▸ **Aufgabenstellung**
Prüfen Sie anhand des unten stehenden Forenbeitrags zur Reglereinstellung, ob die folgenden Aussagen zutreffen. Beantworten Sie jede mit Ja oder Nein und zitieren Sie die entscheidenden Worte des Beitrags wörtlich.
(a) Der Servo treibt die Kugelgewindespindel direkt an.
(b) Die beobachtete Schwingung hat eine Frequenz von 250 Hz.
(c) Der Mittelwert der Istdrehzahl liegt über dem Sollwert.

▸ **Textauszug**
###
# Tipps zu Reglereinstellungen Sinamics S110 und ähnliche



## christoph2630 (25 November 2014)

Hallo Leute!
Ich  hab hier auch einen eigenartigen Fall einer Reglereinstellung -  zugegeben habe ich mit Sinamics kaum Erfahrung. Habe einen kleinen Servo  1FK7022... + S110 der über ein Zahnriemenvorgelege (1:2) eine  Kugelgewindespindel treibt. Nun macht das Gebilde recht laute Geräusche,  wobei die Mechanik leichtgängig ist - es ist nicht klar wo die  (Schwingungs-) geräusche herkommen. Jetzt habe ich mich mit dem  Drehzahlregler, automatische Einstellung und Messfunktion herumgespielt  und komme auf keinen grünen Zweig. Bei Messfunktion mit Sollwertsprung  sieht man, dass Sollwert (z.B. 300rpm) schnell erreicht wird, dann aber  Schwingung mit 20-40 rpm Amplitude und Frequenz 250Hz eintritt. Der  Mittelwert der Istdrehzahl ist dabei immer 20-40 rpm unter dem Sollwert.  Egal mit welchem KP oder TN ich teste, die Schwingungen werden größer  oder kleiner aber ich kann nie über den Sollwert schwingen!?
###
▸ **Vorliegende Daten**

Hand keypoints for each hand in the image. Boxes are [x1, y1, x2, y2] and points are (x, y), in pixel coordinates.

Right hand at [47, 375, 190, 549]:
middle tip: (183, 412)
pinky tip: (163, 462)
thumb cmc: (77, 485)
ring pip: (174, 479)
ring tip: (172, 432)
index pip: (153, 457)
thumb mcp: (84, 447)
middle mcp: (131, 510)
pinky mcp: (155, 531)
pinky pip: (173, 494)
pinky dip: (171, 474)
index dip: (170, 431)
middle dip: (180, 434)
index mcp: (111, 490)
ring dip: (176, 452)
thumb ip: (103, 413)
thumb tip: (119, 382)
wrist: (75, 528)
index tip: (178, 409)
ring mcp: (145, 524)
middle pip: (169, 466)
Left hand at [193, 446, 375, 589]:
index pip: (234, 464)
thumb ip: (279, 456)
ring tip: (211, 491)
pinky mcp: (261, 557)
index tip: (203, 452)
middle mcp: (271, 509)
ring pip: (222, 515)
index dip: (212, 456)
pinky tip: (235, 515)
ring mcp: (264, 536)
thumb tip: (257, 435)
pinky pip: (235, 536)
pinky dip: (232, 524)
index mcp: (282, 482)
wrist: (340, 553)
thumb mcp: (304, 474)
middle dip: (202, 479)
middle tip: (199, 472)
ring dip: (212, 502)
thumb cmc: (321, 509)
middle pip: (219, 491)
###
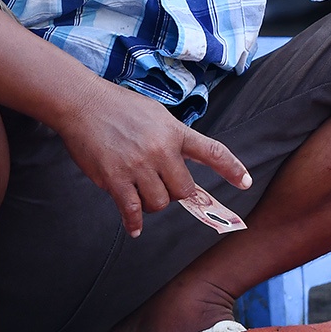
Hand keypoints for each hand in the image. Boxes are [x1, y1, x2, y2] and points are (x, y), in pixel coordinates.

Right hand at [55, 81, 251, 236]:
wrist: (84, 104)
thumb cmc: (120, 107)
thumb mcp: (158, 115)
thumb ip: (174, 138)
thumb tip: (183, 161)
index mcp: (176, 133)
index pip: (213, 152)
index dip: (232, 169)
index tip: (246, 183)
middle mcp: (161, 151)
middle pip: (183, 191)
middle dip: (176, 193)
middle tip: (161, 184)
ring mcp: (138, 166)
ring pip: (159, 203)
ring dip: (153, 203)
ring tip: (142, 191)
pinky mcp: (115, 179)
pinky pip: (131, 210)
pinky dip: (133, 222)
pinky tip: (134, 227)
###
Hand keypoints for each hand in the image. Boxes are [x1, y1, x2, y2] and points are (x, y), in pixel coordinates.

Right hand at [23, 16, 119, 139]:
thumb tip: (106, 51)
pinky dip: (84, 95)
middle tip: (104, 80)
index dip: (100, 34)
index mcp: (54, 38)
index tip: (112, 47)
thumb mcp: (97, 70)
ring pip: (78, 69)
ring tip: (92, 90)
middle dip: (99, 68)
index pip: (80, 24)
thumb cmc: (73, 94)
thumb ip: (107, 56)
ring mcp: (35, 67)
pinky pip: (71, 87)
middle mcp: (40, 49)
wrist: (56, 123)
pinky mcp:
###
▸ **Lösung**
(a) Nein: „über ein Zahnriemenvorgelege (1:2)“
(b) Ja: „Frequenz 250Hz“
(c) Nein: „Istdrehzahl ist dabei immer 20-40 rpm unter dem Sollwert“